If all of that points to high demand to avail of new laws, considerable hurdles remain to be overcome. To name but a few, these centre on domestic health and safety legislation, insurance issues, European data-protection law and on the Workplace Relations Commission’s new role in determining appeals to decisions against remote working.

“A lot of the issues that are going to go to the WRC where there isn’t agreement will relate to things like health and safety of a premises or [General Data Protection Regulation] compliance or whether somebody can actually do their work remotely. The [WRC] adjudication officers aren’t trained in any of those areas,” said Grogan.

“They are not there to look at a work station and say: ‘Does it comply with health and safety? Is it possible to put a work station into this bedroom safely?’ So that’s a huge issue.”

Asked whether the WRC had enough resources, the Department of Enterprise, Trade and Employment said it would “work closely” with the institution to ensure it did. “Adjudication officers will receive appropriate information on the content of the legislation and the WRC was consulted on the heads of the Bill,” the department said.

Grogan suggested the Safety, Health and Welfare at Work Act might have to be “dumbed down” for remote work. “The only change you could bring in is if you’re working from home and you have an accident it’s your problem.”

Employer ‘nervousness’

He added that changes might also be required to the Civil Liability Act, which governs personal injuries. “There’s going to be a bit of nervousness overall about this,” he said, referring to employers.

But while the Government always has the option of amending Irish law, it can’t do anything on its own with European GDPR rules that impose stringent restrictions on how business uses sensitive personal data.

Neil McDonnell, chief executive of the Irish Small and Medium Enterprises business representative group, pointed to potential difficulties with remote-working where staff deal with such data. These include companies in the area of external payroll support – dealing with gross and net pay and issues like payments under maintenance agreements – and human resources support.

“There’s a few business that have been able to function remotely but reluctantly and with a lot of concern around what they’re doing,” McDonnell said.

“They basically have the innards of the company sitting on laptops. You could have someone doing HR support on their laptop in the kitchen – a bullying complaint, a harassment complaint or something of a sexual nature – and you have people who are third parties with no involvement in the companies walking past looking at that stuff.”

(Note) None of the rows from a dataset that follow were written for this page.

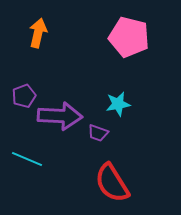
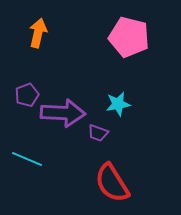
purple pentagon: moved 3 px right, 1 px up
purple arrow: moved 3 px right, 3 px up
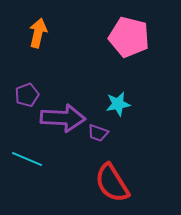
purple arrow: moved 5 px down
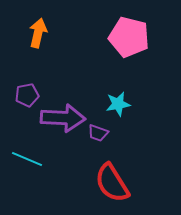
purple pentagon: rotated 10 degrees clockwise
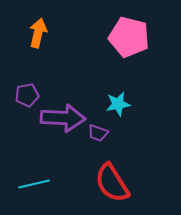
cyan line: moved 7 px right, 25 px down; rotated 36 degrees counterclockwise
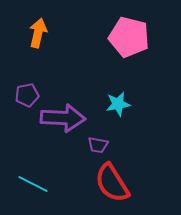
purple trapezoid: moved 12 px down; rotated 10 degrees counterclockwise
cyan line: moved 1 px left; rotated 40 degrees clockwise
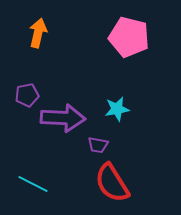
cyan star: moved 1 px left, 5 px down
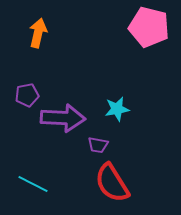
pink pentagon: moved 20 px right, 10 px up
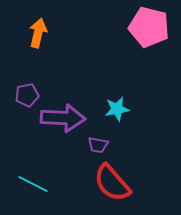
red semicircle: rotated 9 degrees counterclockwise
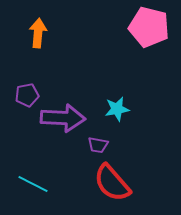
orange arrow: rotated 8 degrees counterclockwise
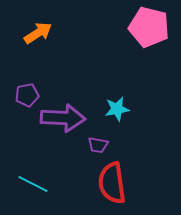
orange arrow: rotated 52 degrees clockwise
red semicircle: rotated 33 degrees clockwise
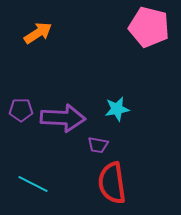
purple pentagon: moved 6 px left, 15 px down; rotated 10 degrees clockwise
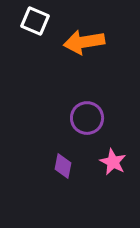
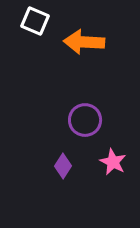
orange arrow: rotated 12 degrees clockwise
purple circle: moved 2 px left, 2 px down
purple diamond: rotated 20 degrees clockwise
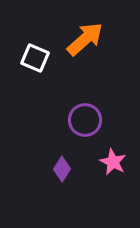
white square: moved 37 px down
orange arrow: moved 1 px right, 3 px up; rotated 135 degrees clockwise
purple diamond: moved 1 px left, 3 px down
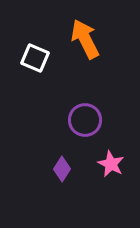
orange arrow: rotated 75 degrees counterclockwise
pink star: moved 2 px left, 2 px down
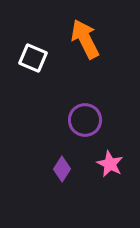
white square: moved 2 px left
pink star: moved 1 px left
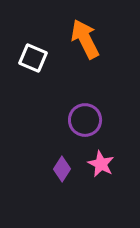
pink star: moved 9 px left
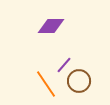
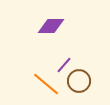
orange line: rotated 16 degrees counterclockwise
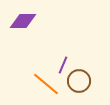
purple diamond: moved 28 px left, 5 px up
purple line: moved 1 px left; rotated 18 degrees counterclockwise
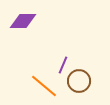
orange line: moved 2 px left, 2 px down
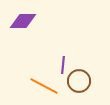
purple line: rotated 18 degrees counterclockwise
orange line: rotated 12 degrees counterclockwise
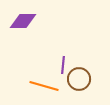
brown circle: moved 2 px up
orange line: rotated 12 degrees counterclockwise
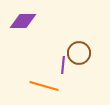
brown circle: moved 26 px up
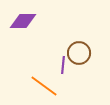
orange line: rotated 20 degrees clockwise
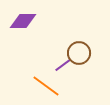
purple line: rotated 48 degrees clockwise
orange line: moved 2 px right
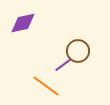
purple diamond: moved 2 px down; rotated 12 degrees counterclockwise
brown circle: moved 1 px left, 2 px up
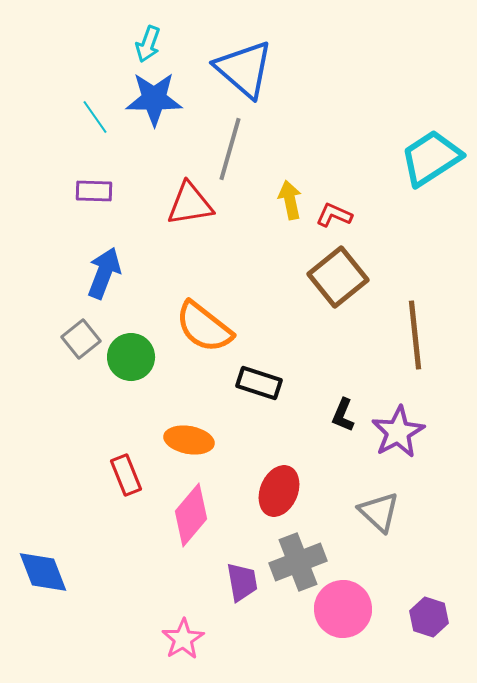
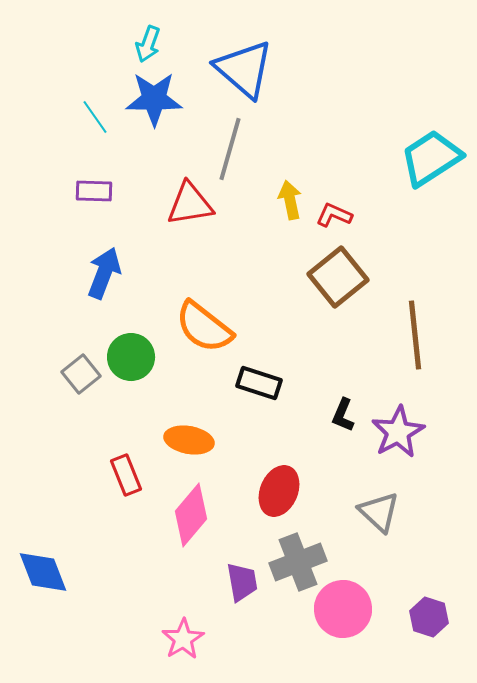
gray square: moved 35 px down
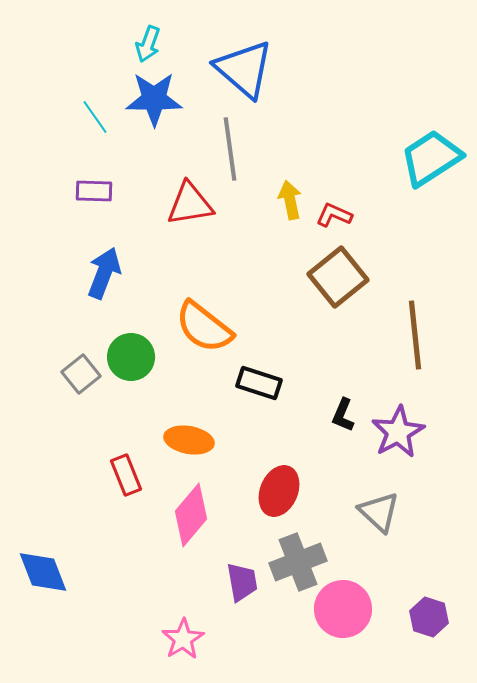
gray line: rotated 24 degrees counterclockwise
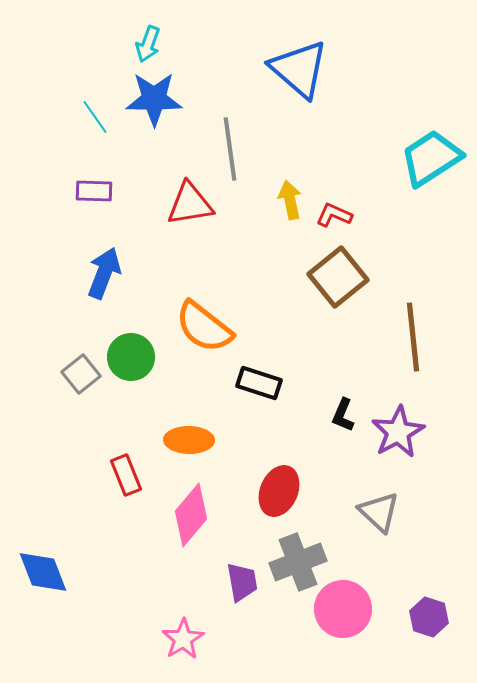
blue triangle: moved 55 px right
brown line: moved 2 px left, 2 px down
orange ellipse: rotated 9 degrees counterclockwise
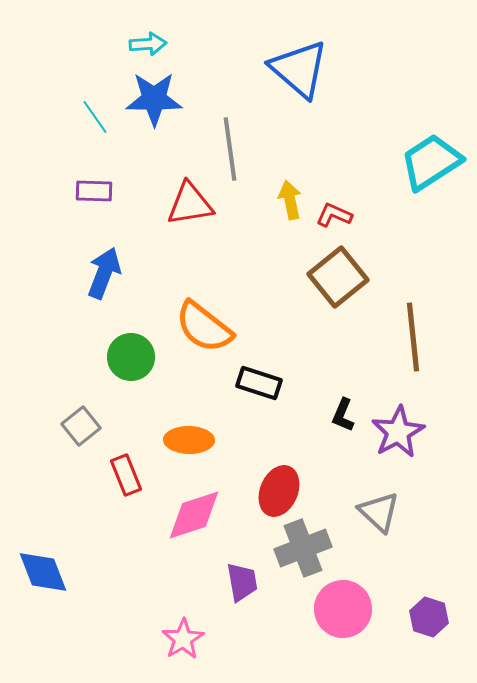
cyan arrow: rotated 114 degrees counterclockwise
cyan trapezoid: moved 4 px down
gray square: moved 52 px down
pink diamond: moved 3 px right; rotated 32 degrees clockwise
gray cross: moved 5 px right, 14 px up
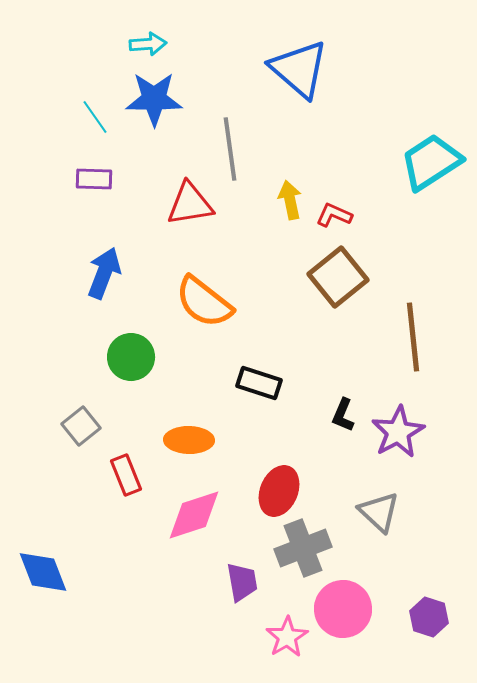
purple rectangle: moved 12 px up
orange semicircle: moved 25 px up
pink star: moved 104 px right, 2 px up
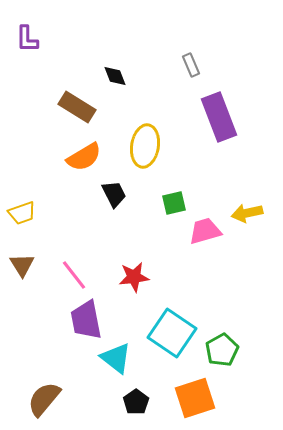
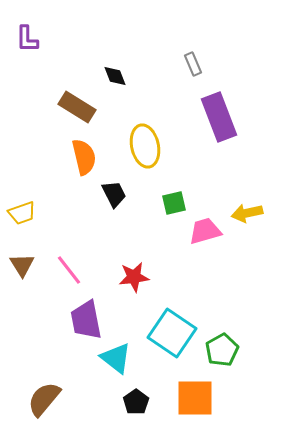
gray rectangle: moved 2 px right, 1 px up
yellow ellipse: rotated 21 degrees counterclockwise
orange semicircle: rotated 72 degrees counterclockwise
pink line: moved 5 px left, 5 px up
orange square: rotated 18 degrees clockwise
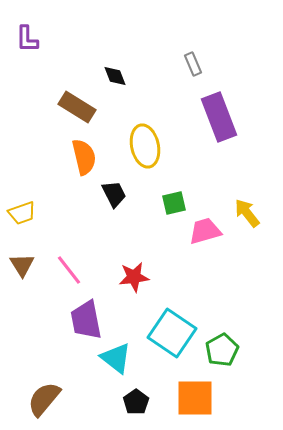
yellow arrow: rotated 64 degrees clockwise
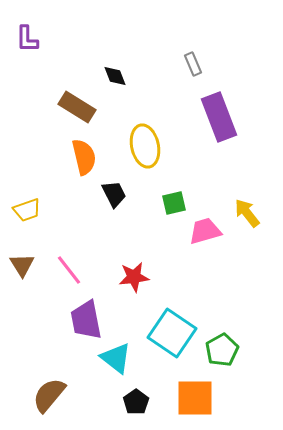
yellow trapezoid: moved 5 px right, 3 px up
brown semicircle: moved 5 px right, 4 px up
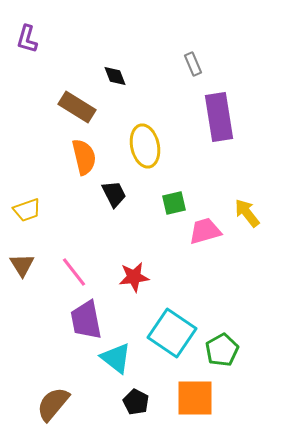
purple L-shape: rotated 16 degrees clockwise
purple rectangle: rotated 12 degrees clockwise
pink line: moved 5 px right, 2 px down
brown semicircle: moved 4 px right, 9 px down
black pentagon: rotated 10 degrees counterclockwise
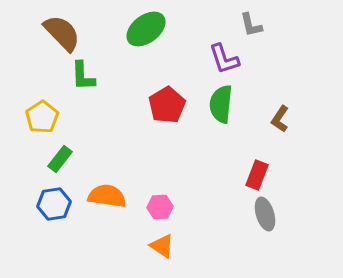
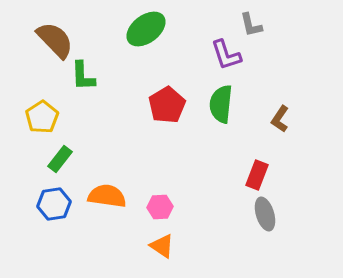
brown semicircle: moved 7 px left, 7 px down
purple L-shape: moved 2 px right, 4 px up
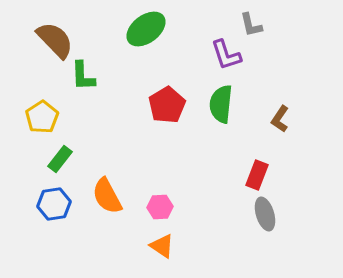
orange semicircle: rotated 126 degrees counterclockwise
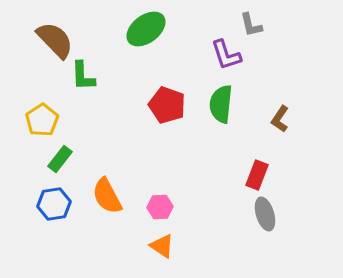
red pentagon: rotated 21 degrees counterclockwise
yellow pentagon: moved 3 px down
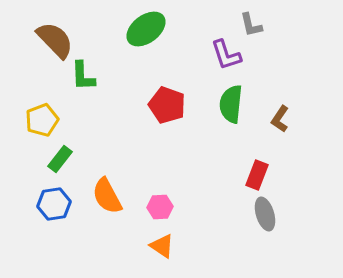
green semicircle: moved 10 px right
yellow pentagon: rotated 12 degrees clockwise
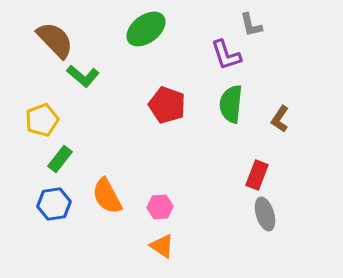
green L-shape: rotated 48 degrees counterclockwise
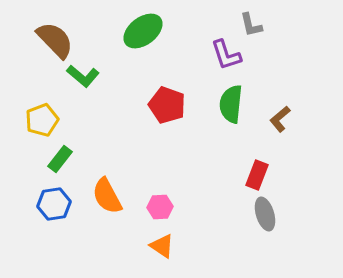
green ellipse: moved 3 px left, 2 px down
brown L-shape: rotated 16 degrees clockwise
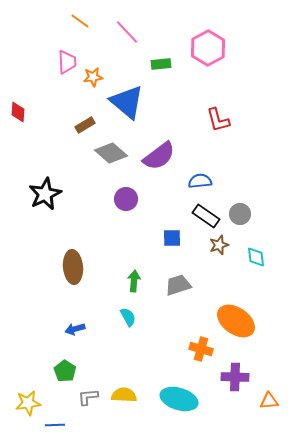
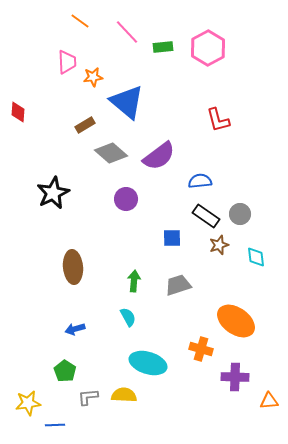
green rectangle: moved 2 px right, 17 px up
black star: moved 8 px right, 1 px up
cyan ellipse: moved 31 px left, 36 px up
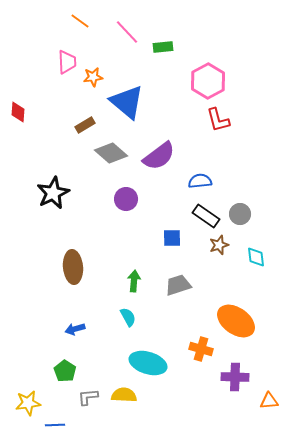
pink hexagon: moved 33 px down
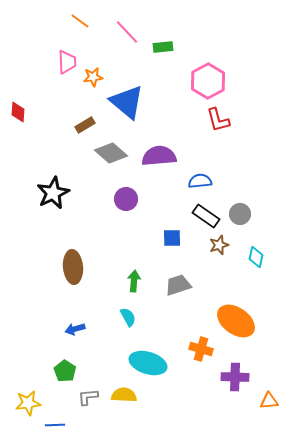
purple semicircle: rotated 148 degrees counterclockwise
cyan diamond: rotated 20 degrees clockwise
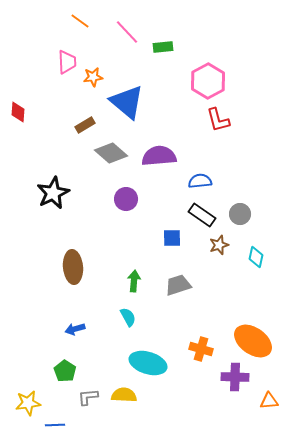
black rectangle: moved 4 px left, 1 px up
orange ellipse: moved 17 px right, 20 px down
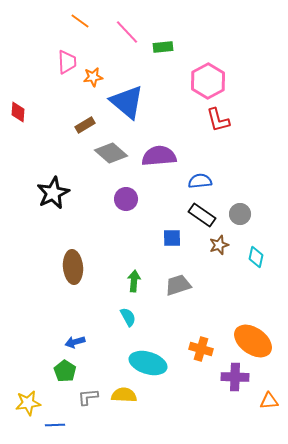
blue arrow: moved 13 px down
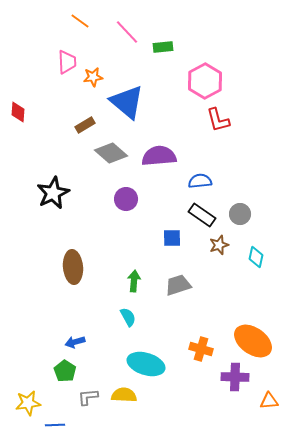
pink hexagon: moved 3 px left
cyan ellipse: moved 2 px left, 1 px down
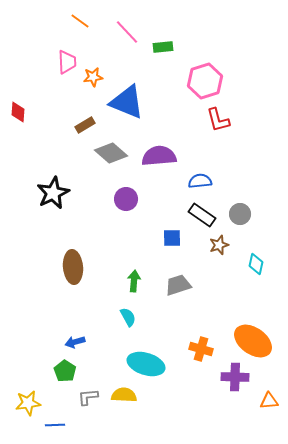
pink hexagon: rotated 12 degrees clockwise
blue triangle: rotated 18 degrees counterclockwise
cyan diamond: moved 7 px down
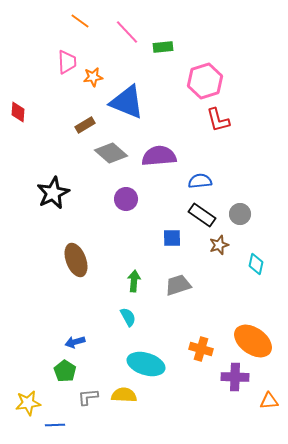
brown ellipse: moved 3 px right, 7 px up; rotated 16 degrees counterclockwise
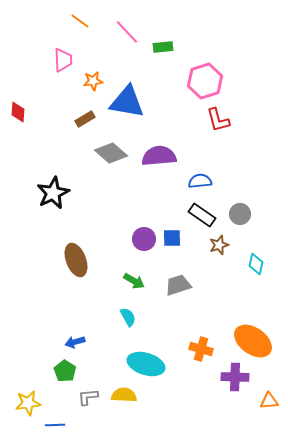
pink trapezoid: moved 4 px left, 2 px up
orange star: moved 4 px down
blue triangle: rotated 12 degrees counterclockwise
brown rectangle: moved 6 px up
purple circle: moved 18 px right, 40 px down
green arrow: rotated 115 degrees clockwise
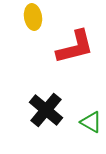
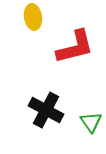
black cross: rotated 12 degrees counterclockwise
green triangle: rotated 25 degrees clockwise
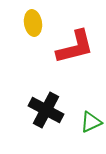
yellow ellipse: moved 6 px down
green triangle: rotated 40 degrees clockwise
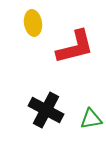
green triangle: moved 3 px up; rotated 15 degrees clockwise
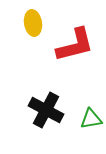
red L-shape: moved 2 px up
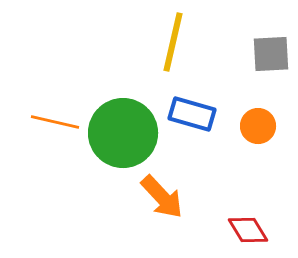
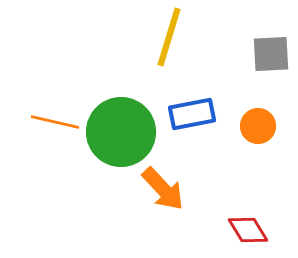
yellow line: moved 4 px left, 5 px up; rotated 4 degrees clockwise
blue rectangle: rotated 27 degrees counterclockwise
green circle: moved 2 px left, 1 px up
orange arrow: moved 1 px right, 8 px up
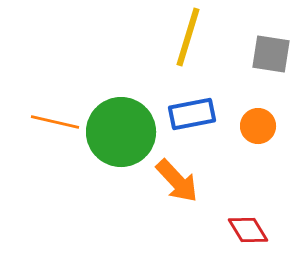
yellow line: moved 19 px right
gray square: rotated 12 degrees clockwise
orange arrow: moved 14 px right, 8 px up
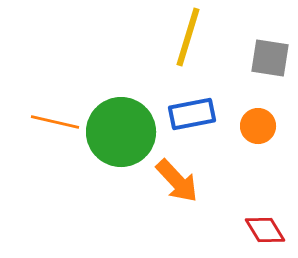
gray square: moved 1 px left, 4 px down
red diamond: moved 17 px right
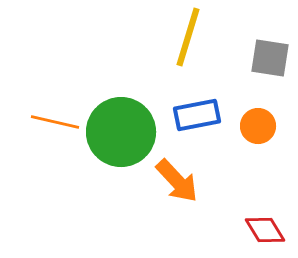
blue rectangle: moved 5 px right, 1 px down
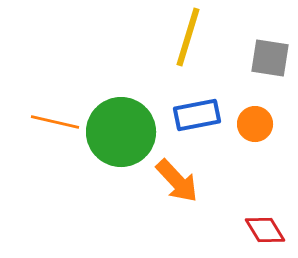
orange circle: moved 3 px left, 2 px up
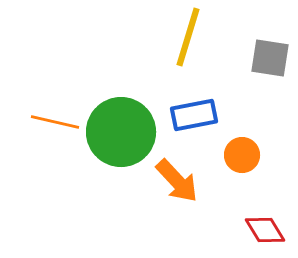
blue rectangle: moved 3 px left
orange circle: moved 13 px left, 31 px down
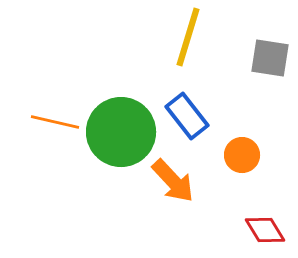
blue rectangle: moved 7 px left, 1 px down; rotated 63 degrees clockwise
orange arrow: moved 4 px left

Employers were also concerned about the potential for claims for personal injury while working at home, McDonnell added. “We’re waiting to see something coming to court, or the Personal Injuries Assessment Board or the Health and Safety Authority.”

The plan has also come in for criticism from Fórsa, the largest public sector union, which said the “business grounds” for refusing remote working were too broad.

The union said the inclusion of grounds such as “potential negative impact on quality”, “potential negative impact on performance” and “planned structural change” would create loopholes that could allow employers turn down requests for no objective or proven reason.

“Employers must not have the option of simply turning down requests on spurious or vague grounds. Instead, they must be required to demonstrate, in a concrete way, that remote or blended arrangements are unworkable before they can turn down a request,” said Kevin Callinan, Fórsa general secretary.

Further questions are certain to arise as the law works its way through the Dáil and Seanad. The pandemic was all about ad hoc moves. Permanent arrangements are another matter entirely.